→ The problem
If a line in the entries below includes "image", show that line.

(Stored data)
====
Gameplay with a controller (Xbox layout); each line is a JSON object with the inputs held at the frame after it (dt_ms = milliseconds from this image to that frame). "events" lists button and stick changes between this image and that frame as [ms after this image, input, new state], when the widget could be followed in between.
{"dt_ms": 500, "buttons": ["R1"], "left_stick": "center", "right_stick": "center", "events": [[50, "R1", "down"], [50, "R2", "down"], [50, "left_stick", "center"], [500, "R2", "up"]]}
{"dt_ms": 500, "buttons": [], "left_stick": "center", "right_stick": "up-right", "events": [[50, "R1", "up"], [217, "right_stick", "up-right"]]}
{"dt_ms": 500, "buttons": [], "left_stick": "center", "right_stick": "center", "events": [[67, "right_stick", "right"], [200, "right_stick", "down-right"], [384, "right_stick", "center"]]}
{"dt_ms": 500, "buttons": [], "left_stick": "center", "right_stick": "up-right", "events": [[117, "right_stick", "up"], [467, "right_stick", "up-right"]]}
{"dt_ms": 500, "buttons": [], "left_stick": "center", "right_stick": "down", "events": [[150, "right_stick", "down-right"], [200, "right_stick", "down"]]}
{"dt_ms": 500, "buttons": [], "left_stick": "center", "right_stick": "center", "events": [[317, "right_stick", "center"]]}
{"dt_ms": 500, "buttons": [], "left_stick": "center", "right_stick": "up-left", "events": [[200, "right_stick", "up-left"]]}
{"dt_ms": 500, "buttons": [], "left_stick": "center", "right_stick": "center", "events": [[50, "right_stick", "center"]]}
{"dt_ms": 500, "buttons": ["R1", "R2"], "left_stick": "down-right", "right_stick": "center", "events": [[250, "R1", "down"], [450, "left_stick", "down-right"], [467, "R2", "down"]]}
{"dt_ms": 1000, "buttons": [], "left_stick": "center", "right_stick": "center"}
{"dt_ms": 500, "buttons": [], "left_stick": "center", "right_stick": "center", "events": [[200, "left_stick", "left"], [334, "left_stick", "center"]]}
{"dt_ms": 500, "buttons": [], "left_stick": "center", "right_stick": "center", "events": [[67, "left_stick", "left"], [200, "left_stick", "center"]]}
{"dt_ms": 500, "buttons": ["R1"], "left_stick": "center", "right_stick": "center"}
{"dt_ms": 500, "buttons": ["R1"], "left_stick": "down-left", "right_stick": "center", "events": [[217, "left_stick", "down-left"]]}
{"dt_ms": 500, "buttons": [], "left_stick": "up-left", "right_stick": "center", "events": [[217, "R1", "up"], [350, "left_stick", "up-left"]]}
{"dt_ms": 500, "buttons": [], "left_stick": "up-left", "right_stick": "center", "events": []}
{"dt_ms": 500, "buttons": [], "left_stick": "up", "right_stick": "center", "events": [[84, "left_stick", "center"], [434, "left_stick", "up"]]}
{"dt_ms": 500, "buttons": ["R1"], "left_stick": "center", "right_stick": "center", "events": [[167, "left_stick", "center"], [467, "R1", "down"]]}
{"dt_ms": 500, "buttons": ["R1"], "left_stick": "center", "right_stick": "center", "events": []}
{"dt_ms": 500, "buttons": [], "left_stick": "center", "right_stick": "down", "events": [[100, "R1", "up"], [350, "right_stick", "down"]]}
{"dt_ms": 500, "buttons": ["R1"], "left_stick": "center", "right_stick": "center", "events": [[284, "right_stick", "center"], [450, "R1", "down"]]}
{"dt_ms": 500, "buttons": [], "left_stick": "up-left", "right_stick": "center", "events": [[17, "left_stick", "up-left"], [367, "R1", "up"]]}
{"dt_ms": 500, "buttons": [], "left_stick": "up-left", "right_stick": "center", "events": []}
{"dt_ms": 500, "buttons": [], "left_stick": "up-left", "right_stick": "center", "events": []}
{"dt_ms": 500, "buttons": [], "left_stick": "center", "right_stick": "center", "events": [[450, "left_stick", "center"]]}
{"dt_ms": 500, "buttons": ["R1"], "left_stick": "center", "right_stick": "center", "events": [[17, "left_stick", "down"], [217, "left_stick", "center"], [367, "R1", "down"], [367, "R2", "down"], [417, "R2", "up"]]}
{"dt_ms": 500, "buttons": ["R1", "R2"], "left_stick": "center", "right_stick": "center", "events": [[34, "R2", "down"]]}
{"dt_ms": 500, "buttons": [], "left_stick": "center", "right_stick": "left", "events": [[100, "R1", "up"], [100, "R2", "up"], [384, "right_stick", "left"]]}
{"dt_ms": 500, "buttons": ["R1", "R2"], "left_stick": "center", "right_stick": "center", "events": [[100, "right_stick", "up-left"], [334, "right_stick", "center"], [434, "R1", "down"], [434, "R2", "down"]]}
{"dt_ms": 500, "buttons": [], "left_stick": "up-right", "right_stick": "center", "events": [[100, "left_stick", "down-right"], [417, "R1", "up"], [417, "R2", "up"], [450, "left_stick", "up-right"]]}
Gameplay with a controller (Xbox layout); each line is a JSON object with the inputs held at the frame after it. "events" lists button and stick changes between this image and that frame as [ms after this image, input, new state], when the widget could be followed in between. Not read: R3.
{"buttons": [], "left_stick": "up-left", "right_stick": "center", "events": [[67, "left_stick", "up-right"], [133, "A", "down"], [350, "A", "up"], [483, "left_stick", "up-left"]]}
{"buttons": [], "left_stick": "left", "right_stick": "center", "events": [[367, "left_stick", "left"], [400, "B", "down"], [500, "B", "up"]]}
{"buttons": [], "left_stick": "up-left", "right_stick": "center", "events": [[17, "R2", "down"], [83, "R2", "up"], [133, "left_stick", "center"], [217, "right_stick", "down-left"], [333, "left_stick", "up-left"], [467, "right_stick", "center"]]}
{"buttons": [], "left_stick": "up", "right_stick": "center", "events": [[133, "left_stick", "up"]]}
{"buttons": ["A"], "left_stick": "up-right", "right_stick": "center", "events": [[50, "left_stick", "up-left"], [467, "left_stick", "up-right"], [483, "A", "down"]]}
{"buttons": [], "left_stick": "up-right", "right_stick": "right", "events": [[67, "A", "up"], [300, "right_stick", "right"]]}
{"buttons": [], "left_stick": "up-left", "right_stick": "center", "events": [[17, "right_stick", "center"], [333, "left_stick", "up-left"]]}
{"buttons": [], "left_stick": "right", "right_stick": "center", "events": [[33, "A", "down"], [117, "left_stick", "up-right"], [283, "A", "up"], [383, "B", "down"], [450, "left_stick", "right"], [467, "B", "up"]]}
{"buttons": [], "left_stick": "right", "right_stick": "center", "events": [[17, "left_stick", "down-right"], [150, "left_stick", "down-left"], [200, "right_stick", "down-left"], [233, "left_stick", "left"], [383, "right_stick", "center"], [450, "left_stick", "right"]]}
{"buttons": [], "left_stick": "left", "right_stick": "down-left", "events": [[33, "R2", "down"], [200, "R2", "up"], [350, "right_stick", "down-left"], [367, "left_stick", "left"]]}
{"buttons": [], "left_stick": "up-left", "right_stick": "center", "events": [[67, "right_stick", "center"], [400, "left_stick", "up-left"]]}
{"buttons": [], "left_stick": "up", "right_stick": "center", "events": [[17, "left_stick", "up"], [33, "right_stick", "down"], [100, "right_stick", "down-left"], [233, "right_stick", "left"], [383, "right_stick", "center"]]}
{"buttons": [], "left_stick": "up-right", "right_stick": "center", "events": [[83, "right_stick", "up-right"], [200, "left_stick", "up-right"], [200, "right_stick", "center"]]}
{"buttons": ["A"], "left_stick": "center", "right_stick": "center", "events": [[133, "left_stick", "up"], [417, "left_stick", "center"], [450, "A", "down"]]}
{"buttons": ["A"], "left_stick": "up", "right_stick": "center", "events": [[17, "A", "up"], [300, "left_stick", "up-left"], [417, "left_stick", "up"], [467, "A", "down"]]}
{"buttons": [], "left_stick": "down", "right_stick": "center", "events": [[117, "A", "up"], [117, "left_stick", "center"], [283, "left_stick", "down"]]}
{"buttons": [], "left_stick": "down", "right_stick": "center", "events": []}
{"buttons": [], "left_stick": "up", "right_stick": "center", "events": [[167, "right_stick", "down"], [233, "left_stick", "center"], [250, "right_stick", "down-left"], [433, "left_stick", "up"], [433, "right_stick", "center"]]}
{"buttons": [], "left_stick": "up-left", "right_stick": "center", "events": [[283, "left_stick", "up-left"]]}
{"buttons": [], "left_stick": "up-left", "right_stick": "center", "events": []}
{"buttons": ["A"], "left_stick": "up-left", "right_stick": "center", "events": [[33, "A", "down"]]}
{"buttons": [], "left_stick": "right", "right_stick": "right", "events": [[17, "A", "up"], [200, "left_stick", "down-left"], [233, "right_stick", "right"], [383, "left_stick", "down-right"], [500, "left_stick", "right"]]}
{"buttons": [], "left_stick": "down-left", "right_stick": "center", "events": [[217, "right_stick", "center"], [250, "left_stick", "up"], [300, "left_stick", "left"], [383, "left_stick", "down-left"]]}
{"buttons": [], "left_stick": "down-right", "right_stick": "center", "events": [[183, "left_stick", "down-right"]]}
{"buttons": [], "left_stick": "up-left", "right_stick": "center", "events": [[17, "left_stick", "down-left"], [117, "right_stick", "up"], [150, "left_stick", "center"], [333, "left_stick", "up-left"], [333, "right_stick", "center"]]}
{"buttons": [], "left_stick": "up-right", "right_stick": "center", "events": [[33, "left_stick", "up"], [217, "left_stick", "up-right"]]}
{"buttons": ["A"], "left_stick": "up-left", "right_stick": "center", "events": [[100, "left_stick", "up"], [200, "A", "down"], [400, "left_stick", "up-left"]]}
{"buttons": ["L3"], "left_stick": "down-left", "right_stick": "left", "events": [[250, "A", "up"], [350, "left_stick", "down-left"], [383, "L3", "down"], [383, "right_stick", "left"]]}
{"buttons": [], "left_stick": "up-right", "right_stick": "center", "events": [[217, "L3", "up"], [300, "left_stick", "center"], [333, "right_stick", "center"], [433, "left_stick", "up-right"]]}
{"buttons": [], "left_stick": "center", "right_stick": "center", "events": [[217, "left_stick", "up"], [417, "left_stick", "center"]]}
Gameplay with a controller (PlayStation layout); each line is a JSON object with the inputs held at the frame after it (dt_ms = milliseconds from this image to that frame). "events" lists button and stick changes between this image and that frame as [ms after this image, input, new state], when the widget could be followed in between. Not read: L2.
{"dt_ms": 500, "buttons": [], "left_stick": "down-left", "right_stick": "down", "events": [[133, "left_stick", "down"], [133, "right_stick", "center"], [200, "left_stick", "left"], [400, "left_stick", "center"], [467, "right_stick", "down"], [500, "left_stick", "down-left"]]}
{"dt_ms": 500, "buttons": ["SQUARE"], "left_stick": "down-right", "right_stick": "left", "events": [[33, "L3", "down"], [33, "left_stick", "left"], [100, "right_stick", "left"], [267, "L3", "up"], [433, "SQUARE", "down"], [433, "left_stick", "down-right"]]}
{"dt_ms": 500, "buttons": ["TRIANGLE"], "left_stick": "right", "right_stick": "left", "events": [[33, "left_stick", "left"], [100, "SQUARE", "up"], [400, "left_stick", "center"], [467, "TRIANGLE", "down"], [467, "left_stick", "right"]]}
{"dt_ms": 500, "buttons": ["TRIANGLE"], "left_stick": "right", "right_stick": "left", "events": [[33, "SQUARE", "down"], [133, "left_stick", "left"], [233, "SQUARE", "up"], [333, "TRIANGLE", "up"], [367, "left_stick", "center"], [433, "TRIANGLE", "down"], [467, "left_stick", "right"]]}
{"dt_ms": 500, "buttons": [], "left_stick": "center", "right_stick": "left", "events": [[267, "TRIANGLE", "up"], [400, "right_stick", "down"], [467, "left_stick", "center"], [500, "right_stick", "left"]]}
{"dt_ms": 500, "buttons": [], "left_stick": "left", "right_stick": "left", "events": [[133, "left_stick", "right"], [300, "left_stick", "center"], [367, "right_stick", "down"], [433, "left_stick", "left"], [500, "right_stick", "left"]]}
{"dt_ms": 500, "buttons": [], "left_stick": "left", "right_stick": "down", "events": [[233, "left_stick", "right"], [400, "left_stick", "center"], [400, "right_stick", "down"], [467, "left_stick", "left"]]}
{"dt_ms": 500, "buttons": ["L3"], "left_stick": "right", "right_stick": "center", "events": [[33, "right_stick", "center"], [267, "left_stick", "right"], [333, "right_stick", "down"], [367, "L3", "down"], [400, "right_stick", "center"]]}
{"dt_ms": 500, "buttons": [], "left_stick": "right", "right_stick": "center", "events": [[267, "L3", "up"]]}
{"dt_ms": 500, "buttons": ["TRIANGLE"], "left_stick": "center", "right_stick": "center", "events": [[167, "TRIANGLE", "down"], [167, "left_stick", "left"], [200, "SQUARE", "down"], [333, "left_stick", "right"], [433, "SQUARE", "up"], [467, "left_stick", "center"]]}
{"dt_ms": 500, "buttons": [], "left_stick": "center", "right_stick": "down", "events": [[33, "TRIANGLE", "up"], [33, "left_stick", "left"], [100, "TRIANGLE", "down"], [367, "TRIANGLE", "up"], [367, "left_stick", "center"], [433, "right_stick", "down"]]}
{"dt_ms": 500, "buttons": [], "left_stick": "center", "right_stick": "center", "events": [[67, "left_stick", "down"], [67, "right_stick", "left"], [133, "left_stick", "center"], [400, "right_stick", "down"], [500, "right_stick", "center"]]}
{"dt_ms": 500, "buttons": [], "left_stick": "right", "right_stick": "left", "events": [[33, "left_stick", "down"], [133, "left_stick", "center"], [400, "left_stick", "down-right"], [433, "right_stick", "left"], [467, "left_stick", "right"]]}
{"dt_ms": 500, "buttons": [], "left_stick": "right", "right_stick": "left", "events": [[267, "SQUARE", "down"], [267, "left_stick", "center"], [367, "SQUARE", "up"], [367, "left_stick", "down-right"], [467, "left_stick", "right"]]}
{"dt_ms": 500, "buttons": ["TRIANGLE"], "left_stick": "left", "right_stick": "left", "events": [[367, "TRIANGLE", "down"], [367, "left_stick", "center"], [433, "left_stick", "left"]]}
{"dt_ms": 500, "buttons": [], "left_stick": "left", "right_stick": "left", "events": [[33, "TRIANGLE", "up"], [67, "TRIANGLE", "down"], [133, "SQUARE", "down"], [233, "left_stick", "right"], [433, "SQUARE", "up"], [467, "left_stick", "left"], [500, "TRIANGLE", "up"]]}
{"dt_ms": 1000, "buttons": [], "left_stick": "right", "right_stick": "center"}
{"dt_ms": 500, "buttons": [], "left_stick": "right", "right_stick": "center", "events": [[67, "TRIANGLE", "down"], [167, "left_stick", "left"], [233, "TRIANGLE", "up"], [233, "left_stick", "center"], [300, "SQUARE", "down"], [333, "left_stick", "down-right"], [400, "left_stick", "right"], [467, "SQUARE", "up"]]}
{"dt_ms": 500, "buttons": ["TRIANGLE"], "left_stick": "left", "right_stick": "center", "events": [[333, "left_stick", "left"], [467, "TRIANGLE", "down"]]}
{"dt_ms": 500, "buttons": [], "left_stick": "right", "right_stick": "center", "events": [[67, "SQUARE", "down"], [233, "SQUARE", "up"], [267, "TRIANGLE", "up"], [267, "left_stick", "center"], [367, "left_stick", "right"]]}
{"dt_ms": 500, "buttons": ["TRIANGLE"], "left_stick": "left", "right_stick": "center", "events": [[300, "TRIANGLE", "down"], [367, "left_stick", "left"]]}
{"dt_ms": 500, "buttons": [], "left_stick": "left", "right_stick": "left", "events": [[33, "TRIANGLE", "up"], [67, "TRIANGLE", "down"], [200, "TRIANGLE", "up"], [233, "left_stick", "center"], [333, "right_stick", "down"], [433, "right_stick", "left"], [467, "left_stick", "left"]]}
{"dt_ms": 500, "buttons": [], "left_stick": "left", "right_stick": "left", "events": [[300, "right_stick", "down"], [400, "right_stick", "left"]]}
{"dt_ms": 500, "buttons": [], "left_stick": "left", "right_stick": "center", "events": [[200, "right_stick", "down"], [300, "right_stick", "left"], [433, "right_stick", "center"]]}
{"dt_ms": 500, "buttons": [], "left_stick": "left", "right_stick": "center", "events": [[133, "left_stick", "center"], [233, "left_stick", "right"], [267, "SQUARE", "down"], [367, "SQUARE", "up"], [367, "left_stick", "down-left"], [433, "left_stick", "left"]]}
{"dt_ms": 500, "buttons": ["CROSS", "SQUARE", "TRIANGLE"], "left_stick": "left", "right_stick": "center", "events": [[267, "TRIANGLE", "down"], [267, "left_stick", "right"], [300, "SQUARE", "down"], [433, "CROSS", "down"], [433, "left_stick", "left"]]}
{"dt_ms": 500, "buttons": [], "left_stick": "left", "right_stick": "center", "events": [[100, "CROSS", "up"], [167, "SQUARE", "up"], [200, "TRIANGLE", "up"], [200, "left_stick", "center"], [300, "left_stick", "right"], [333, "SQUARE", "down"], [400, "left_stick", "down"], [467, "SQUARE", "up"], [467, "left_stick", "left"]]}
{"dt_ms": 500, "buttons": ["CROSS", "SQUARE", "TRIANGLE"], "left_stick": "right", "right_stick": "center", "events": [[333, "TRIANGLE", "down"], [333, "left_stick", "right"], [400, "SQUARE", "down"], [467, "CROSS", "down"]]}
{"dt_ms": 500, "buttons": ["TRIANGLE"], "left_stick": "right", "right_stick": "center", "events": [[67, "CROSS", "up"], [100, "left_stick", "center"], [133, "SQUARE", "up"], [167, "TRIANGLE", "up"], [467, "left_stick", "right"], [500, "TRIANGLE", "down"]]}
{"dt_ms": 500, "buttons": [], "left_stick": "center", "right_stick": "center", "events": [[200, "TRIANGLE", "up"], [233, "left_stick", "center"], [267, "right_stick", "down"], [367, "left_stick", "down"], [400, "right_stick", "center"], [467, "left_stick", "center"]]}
====
→ Solved exercise
Gameplay with a controller (Xbox layout); each line is a JSON object with the inputs held at the frame after it (dt_ms = milliseconds from this image to that frame). "events" lists button and stick changes between this image and that frame as [ms after this image, input, new state], when the widget could be followed in between.
Gameplay with a controller (Xbox layout); each line is a JSON object with the inputs held at the frame after it. "events" lists button and stick changes between this image and that frame as [ms after this image, input, new state], when the widget could be followed in between. Not read: R3.
Gameplay with a controller (PlayStation layout); each line is a JSON object with the inputs held at the frame after it (dt_ms = milliseconds from this image to that frame). "events" lists button and stick changes between this image and that frame as [ms after this image, input, new state], when the widget could be followed in between. Not read: L2.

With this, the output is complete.